Chris Von der Ahe was something of a visionary and an innovator.  He was one of the first to realize the benefits of combining baseball and concessions into a lucrative business empire.  He set his ticket prices at 25 cents in the hopes that fans would spend money on beer, which…..they did.  He was also sometimes credited as the first owner to sell hot dogs at his ball yard.  This claim is disputed as most give credit for that innovation to English-born New York concessionaire Harry M. Stevens.  The term for followers of the game, fanatics (or “fans”) is also sometimes attributed to Der Poss Bresident.  Von der Ahe envisioned the ballpark he would build for his team (sort of an “If you build it, he will come”) as a multi-purpose entertainment complex with “a cricket field…..a baseball diamond, cinder paths for ‘sprinters’, a handball court, bowling alleys and everything of that sort.”  Sportsmen who were passionate about shooting contributed to the development of the new facility, intending weekly shooting events at the grounds under the auspices of the St. Louis Gun Club.  He named his new facility Sportsman’s Park.  Outside the entrance to the park, he also erected a statue of…..himself!

After the 1891 Season, the American Association folder and the Brown Stockings joined the National League.  in 1892, the team moved into a larger facility complete with a beer garden, a water flume ride, a horse racing track, an amusement park and an artificial lake used for ice skating in the winter.  The press ridiculed the new facility as “Coney Island West” and the National League, which prohibited gambling on its grounds, disapproved of the racetrack.
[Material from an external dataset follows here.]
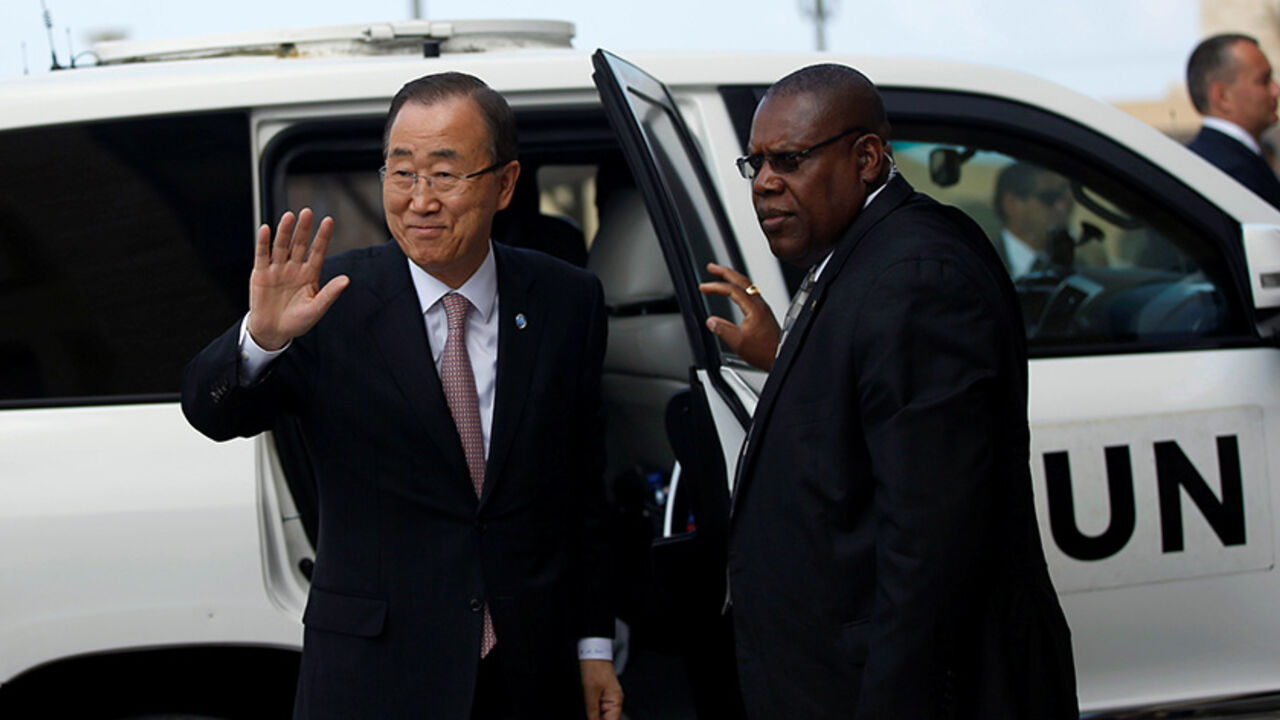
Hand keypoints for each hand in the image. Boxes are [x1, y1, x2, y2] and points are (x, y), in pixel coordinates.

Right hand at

The years that followed the glory years of the 1880’s were mostly lean.  In 1898, the franchise had hit bottom and lost a record 111 games.  Von der Ahe’s dream ballpark was destroyed by a fire on April 16th of that year.  Von der Ahe went seriously into debt and would end up losing his team to Frank and Stanley Robison.  To add insult to injury, his wife divorced him.  Von der Ahe faded into obscurity.  He ended up tending bar at a small saloon and his former star player and manager Charlie Comiskey frequently sent him money to make ends meet.  In April of 1908, his old team (now known as the Cardinals) and the St. Louis Browns of the American League staged an exhibition game for his benefit that raised more than $4300.  Years of heavy alcohol consumption took its toll and on June 5, 1913, Chris Von de Ahe died of cirrhosis of the liver.  He was interred at Bellefontaine Cemetery and the statue that once stood outside his ballpark now adorns his grave.

In 1899, Von der Ahe’s old team became known as the St. Louis Perfectos and their roster was stocked with such stars as outfielder Jesse “The Crab” Burkett, shortstop Bobby Wallace and pitcher Denton True “Cy” Young – Hall of Famers all.  The next year, they adopted the moniker they continue to use to this day…..the Cardinals.  In 1902, the Milwaukee Brewers (not to be confused with the Brewers of today) of the then brand new American League moved to St. Louis and became known as the Browns.  The American League Browns had no connection to Von der Ahe’s old club except for the name.  In 1954, the Browns left St. Louis, moved to Baltimore and became the Orioles.